Flattens the Bvh so that it can be traversed iteratively. Constructs the flat nodes using the supplied function. This function can be used, when the flat bvh nodes should be of some particular non-default structure. The constructor is fed the following arguments in this order:

1 - &Aabb: The enclosing Aabb 2 - u32: The index of the nested node 3 - u32: The exit index 4 - u32: The shape index

Example

use bvh::aabb::{Aabb, Bounded};
use bvh::bvh::Bvh;
use nalgebra::{Point3, Vector3};
use bvh::ray::Ray;

struct CustomStruct {
    aabb: Aabb<f32,3>,
    entry_index: u32,
    exit_index: u32,
    shape_index: u32,
}

let custom_constructor = |aabb: &Aabb<f32,3>, entry, exit, shape_index| {
    CustomStruct {
        aabb: *aabb,
        entry_index: entry,
        exit_index: exit,
        shape_index: shape_index,
    }
};

let mut shapes = create_bhshapes();
let bvh = Bvh::build(&mut shapes);
let custom_flat_bvh = bvh.flatten_custom(&custom_constructor);

pub fn flatten(&self) -> FlatBvh<T, D>

Flattens the Bvh so that it can be traversed iteratively.

Example

use bvh::aabb::{Aabb, Bounded};
use bvh::bvh::Bvh;
use nalgebra::{Point3, Vector3};
use bvh::ray::Ray;

let mut shapes = create_bhshapes();
let bvh = Bvh::build(&mut shapes);
let flat_bvh = bvh.flatten();

Trait Implementations

impl<T: BHValue + Display, const D: usize> BoundingHierarchy<T, D> for Bvh<T, D>

fn build<Shape: BHShape<T, D>>(shapes: &mut [Shape]) -> Bvh<T, D>

Creates a new BoundingHierarchy from the shapes slice.

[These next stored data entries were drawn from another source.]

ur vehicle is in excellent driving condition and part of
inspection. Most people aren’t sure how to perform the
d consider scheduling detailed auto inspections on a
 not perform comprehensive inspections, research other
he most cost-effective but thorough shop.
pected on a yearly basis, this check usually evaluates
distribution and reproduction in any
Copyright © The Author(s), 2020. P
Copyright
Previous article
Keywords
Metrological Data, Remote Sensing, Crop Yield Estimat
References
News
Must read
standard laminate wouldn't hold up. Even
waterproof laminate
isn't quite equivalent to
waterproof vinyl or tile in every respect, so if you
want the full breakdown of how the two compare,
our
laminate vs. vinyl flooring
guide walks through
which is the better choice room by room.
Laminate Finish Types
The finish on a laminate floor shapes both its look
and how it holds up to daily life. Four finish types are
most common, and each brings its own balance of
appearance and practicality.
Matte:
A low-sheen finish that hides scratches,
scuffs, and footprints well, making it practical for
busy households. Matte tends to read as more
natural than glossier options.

fn traverse<'a, Shape: Bounded<T, D>>( &'a self, ray: &Ray<T, D>, shapes: &'a [Shape] ) -> Vec<&Shape>

Traverses the BoundingHierarchy. Returns a subset of shapes, in which the Aabbs of the elements were hit by ray.

fn pretty_print(&self)

Prints the BoundingHierarchy in a tree-like visualization.

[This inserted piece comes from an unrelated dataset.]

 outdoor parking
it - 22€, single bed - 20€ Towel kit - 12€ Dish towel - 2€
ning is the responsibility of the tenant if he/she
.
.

fn build_with_executor<Shape: BHShape<T, D>, Executor: FnMut(BvhNodeBuildArgs<'_, Shape, T, D>, BvhNodeBuildArgs<'_, Shape, T, D>)>( shapes: &mut [Shape], executor: Executor ) -> Self

Builds the bvh with a custom executor.

impl<T: Clone + BHValue, const D: usize> Clone for Bvh<T, D>

fn clone(&self) -> Bvh<T, D>

Returns a copy of the value.

fn clone_from(&mut self, source: &Self)

Performs copy-assignment from source.

impl<T: Debug + BHValue, const D: usize> Debug for Bvh<T, D>

fn fmt(&self, f: &mut Formatter<'_>) -> Result

Formats the value using the given formatter.